Russia bans jet fuel exports
For the first time in its history, Moscow is blocking aviation fuel sales abroad — a measure that reveals the mounting toll of Ukraine's campaign against Russian energy infrastructure.
At a Glance
On June 1, 2026, Russia banned all jet fuel exports through November 30 — a historic first for the country.
The move follows intensifying Ukrainian drone strikes on Russian refineries — May 2026 alone saw strikes on multiple facilities, with at least eight of the ten largest reportedly impacted — which have cut the country’s refining capacity by roughly 10 percent according to Ukrainian officials.
Combined with an existing ban on gasoline exports, the measure signals unprecedented strain on Russia’s energy sector, whose revenues are a core pillar of Moscow’s war financing.
This image is used for illustrative purposes only.
A historic first under pressure
On June 1, 2026, the Russian government announced a total ban on jet fuel exports through November 30. The measure, it said, was designed to “ensure a reliable and uninterrupted supply of fuel to the domestic market.” Deliveries carried out under intergovernmental agreements (supply agreements with allied governments), and fuel held in aircraft technical tanks, are exempt.
What the official statement left unsaid: this is the first time in Russia’s history that such an embargo has been imposed on aviation kerosene.
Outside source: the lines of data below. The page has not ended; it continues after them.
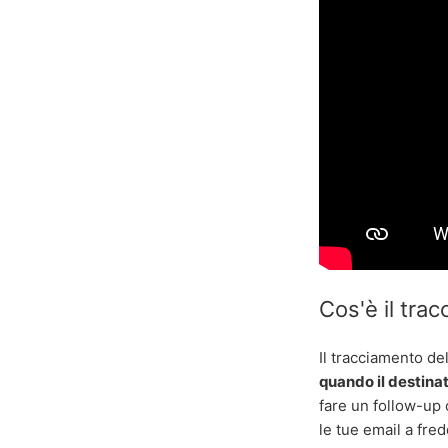
Cos'è il tra
Il tracciamento del
quando il destinat
fare un follow-up
le tue email a fred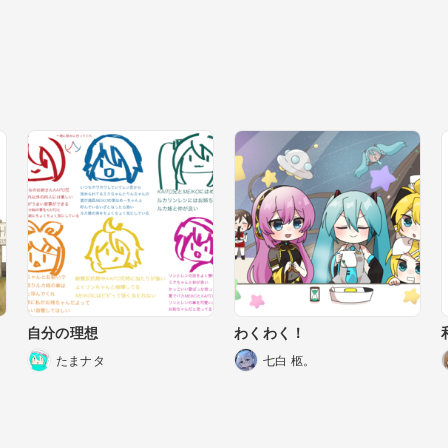
自分の理想
わくわく！
たまナタ
七白 柩。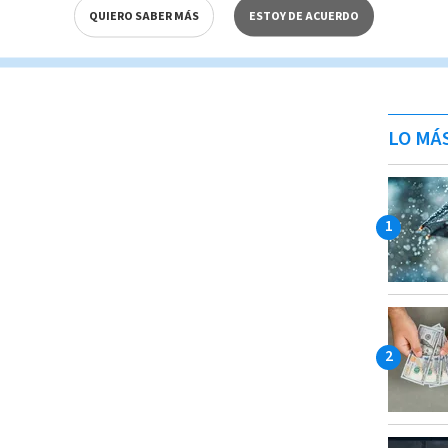
QUIERO SABER MÁS
ESTOY DE ACUERDO
LO MÁ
That historic qualifier speaks louder than any official inventory report.
Ukraine’s campaign against Russian energy
Ukraine’s military has been targeting Russian refineries, pipelines, and fuel depots almost every week. The goal is explicit: deprive Moscow of the hydrocarbon revenues that have funded its war effort since 2022. In May 2026 alone — a record month by most accounts — Ukraine’s military struck multiple refineries across the country, with Ukrainian officials reporting that at least eight of Russia’s ten largest facilities were impacted and several forced to halt operations. Those attacks have reduced Russia’s total refining capacity by approximately 10 percent, according to Ukrainian President Volodymyr Zelensky.
The strikes produce spectacular fires, but their cumulative impact on production is difficult to assess from the outside. What is measurable, however, is Moscow’s response: a ban on gasoline exports has been in force since April and runs through the end of July. The jet fuel embargo compounds that picture — two overlapping restrictions imposed within weeks of each other, each framed as temporary market stabilization.
Russia’s Transportation Minister Andrei Nikitin told reporters there was no shortage of jet fuel in the country, and that the ban had been introduced “in the interests of Russian airlines” [translated from Russian]. His framing is worth noting: a precautionary measure, not a crisis response. The distinction may matter less than the sequence of events.
A war economy under strain
The broader context amplifies the pressure. Global energy markets are already disrupted by the closure of the Strait of Hormuz — a narrow waterway through which roughly 34 percent of global oil trade flows — driven by the ongoing conflict in the Middle East. That closure has redirected demand toward Russian exports at a moment when Moscow’s ability to fulfill that demand appears increasingly constrained.
This is the strategic paradox facing the Kremlin: global energy prices are climbing, yet Russia appears unable to capitalize at full capacity. Bloomberg reported that Ukraine’s campaign has pushed Russia’s crude processing rate to its lowest level in more than 16 years. Repairs to primary distillation units could take months, given that Western sanctions limit Russia’s access to the specialized industrial components required.
The budgetary stakes are significant. Petroleum and gas revenues represent, by some estimates, roughly a quarter of Russian state revenues. Sustained degradation of refining capacity — combined with the inability to export — creates compounding pressure on public finances already strained by the cost of the war.
The Bottom Line
The jet fuel embargo is not simply a technical adjustment to domestic market management. It is a measured concession to a reality Moscow works hard to minimize: Ukraine’s energy infrastructure campaign is producing results. The real question is not whether Russia will run short of aviation fuel this summer — it will not. It is how far the slow erosion of Russian industrial capacity can go before it meaningfully affects Moscow’s ability to finance the war. No official report will answer that question honestly.
The succession of export bans is beginning to.